**Instructions for the task:** Look through the data below for the line with "57 503 2.49" and the line with "611 19 1.76", then output those two and all lines in between, exactly as written.

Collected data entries
◆ ◆ ◆

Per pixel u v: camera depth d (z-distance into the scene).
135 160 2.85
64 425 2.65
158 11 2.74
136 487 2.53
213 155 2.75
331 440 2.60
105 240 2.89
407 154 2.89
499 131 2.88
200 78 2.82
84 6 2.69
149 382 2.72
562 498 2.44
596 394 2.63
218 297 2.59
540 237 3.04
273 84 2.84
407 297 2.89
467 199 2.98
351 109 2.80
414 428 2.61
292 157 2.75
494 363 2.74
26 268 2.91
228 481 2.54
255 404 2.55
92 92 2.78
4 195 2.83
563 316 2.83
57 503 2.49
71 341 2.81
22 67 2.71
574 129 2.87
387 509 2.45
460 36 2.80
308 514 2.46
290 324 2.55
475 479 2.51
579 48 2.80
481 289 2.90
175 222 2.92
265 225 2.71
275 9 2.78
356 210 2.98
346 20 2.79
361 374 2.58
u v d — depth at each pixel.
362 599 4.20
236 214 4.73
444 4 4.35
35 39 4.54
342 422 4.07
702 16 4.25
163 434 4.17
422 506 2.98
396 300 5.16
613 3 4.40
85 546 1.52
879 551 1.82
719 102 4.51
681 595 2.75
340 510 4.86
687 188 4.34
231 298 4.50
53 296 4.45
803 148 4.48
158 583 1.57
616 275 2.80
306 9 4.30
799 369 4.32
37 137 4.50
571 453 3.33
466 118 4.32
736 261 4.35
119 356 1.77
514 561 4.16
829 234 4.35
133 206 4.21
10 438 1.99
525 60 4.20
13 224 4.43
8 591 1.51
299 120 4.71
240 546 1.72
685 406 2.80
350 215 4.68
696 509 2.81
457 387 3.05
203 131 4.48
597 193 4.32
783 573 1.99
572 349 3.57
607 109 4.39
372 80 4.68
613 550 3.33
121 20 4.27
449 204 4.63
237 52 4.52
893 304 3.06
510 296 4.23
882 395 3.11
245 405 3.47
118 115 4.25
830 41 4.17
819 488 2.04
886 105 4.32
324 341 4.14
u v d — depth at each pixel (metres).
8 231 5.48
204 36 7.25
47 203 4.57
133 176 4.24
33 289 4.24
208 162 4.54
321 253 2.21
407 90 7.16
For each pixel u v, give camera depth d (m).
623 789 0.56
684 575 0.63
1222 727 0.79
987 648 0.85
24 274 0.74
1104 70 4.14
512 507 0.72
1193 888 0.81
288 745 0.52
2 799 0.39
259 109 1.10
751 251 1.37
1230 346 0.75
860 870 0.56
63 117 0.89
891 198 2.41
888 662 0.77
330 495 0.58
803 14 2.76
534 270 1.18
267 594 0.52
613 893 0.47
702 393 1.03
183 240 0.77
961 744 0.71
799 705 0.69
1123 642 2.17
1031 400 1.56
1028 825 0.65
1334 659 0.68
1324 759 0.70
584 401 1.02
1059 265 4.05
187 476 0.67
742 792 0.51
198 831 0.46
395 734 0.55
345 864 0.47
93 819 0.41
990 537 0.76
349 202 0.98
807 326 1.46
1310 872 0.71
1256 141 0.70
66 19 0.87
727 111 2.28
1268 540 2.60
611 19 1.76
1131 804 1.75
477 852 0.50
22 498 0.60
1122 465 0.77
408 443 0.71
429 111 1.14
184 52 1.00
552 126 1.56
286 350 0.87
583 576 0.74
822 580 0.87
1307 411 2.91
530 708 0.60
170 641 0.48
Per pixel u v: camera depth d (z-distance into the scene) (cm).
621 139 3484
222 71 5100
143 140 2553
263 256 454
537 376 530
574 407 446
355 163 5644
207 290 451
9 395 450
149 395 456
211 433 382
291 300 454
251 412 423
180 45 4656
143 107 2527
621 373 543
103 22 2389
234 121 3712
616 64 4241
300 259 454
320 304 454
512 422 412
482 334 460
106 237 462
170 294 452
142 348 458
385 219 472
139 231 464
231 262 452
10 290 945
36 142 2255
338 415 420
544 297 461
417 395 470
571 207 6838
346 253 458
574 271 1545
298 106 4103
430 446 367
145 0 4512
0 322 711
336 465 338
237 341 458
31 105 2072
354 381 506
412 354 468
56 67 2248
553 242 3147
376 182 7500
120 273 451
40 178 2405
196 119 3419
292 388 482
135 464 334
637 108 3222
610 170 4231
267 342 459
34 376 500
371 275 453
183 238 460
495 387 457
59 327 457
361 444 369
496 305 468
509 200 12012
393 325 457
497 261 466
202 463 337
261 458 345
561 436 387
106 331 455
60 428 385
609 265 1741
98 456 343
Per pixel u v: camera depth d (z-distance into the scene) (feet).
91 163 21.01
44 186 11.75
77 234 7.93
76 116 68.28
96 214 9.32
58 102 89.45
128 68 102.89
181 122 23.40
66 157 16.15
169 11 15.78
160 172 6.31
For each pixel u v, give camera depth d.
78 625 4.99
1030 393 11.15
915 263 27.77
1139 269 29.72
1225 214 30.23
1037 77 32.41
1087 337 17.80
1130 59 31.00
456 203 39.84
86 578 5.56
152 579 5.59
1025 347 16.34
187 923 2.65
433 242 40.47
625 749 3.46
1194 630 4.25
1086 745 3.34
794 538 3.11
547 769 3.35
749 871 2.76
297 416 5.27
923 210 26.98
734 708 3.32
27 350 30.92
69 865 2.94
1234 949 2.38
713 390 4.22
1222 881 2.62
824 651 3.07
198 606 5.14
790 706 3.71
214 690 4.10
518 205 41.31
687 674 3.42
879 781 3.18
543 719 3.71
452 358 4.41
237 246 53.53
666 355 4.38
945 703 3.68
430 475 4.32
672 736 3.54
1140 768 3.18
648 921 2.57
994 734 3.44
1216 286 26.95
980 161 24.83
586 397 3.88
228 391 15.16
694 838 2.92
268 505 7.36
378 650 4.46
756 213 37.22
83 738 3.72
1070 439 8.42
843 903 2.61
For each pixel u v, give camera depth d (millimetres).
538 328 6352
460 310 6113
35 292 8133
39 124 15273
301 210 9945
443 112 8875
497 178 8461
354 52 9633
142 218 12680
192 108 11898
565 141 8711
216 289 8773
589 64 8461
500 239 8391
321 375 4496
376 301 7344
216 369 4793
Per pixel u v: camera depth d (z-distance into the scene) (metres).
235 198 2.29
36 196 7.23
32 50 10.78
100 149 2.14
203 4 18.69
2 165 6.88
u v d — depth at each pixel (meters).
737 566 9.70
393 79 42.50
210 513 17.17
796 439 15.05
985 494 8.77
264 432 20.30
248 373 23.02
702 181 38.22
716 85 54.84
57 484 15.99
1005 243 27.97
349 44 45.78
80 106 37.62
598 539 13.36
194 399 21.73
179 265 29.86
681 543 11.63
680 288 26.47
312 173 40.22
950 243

◆ ◆ ◆

**The completed task:**
57 503 2.49
71 341 2.81
22 67 2.71
574 129 2.87
387 509 2.45
460 36 2.80
308 514 2.46
290 324 2.55
475 479 2.51
579 48 2.80
481 289 2.90
175 222 2.92
265 225 2.71
275 9 2.78
356 210 2.98
346 20 2.79
361 374 2.58
u v d — depth at each pixel.
362 599 4.20
236 214 4.73
444 4 4.35
35 39 4.54
342 422 4.07
702 16 4.25
163 434 4.17
422 506 2.98
396 300 5.16
613 3 4.40
85 546 1.52
879 551 1.82
719 102 4.51
681 595 2.75
340 510 4.86
687 188 4.34
231 298 4.50
53 296 4.45
803 148 4.48
158 583 1.57
616 275 2.80
306 9 4.30
799 369 4.32
37 137 4.50
571 453 3.33
466 118 4.32
736 261 4.35
119 356 1.77
514 561 4.16
829 234 4.35
133 206 4.21
10 438 1.99
525 60 4.20
13 224 4.43
8 591 1.51
299 120 4.71
240 546 1.72
685 406 2.80
350 215 4.68
696 509 2.81
457 387 3.05
203 131 4.48
597 193 4.32
783 573 1.99
572 349 3.57
607 109 4.39
372 80 4.68
613 550 3.33
121 20 4.27
449 204 4.63
237 52 4.52
893 304 3.06
510 296 4.23
882 395 3.11
245 405 3.47
118 115 4.25
830 41 4.17
819 488 2.04
886 105 4.32
324 341 4.14
u v d — depth at each pixel (metres).
8 231 5.48
204 36 7.25
47 203 4.57
133 176 4.24
33 289 4.24
208 162 4.54
321 253 2.21
407 90 7.16
For each pixel u v, give camera depth d (m).
623 789 0.56
684 575 0.63
1222 727 0.79
987 648 0.85
24 274 0.74
1104 70 4.14
512 507 0.72
1193 888 0.81
288 745 0.52
2 799 0.39
259 109 1.10
751 251 1.37
1230 346 0.75
860 870 0.56
63 117 0.89
891 198 2.41
888 662 0.77
330 495 0.58
803 14 2.76
534 270 1.18
267 594 0.52
613 893 0.47
702 393 1.03
183 240 0.77
961 744 0.71
799 705 0.69
1123 642 2.17
1031 400 1.56
1028 825 0.65
1334 659 0.68
1324 759 0.70
584 401 1.02
1059 265 4.05
187 476 0.67
742 792 0.51
198 831 0.46
395 734 0.55
345 864 0.47
93 819 0.41
990 537 0.76
349 202 0.98
807 326 1.46
1310 872 0.71
1256 141 0.70
66 19 0.87
727 111 2.28
1268 540 2.60
611 19 1.76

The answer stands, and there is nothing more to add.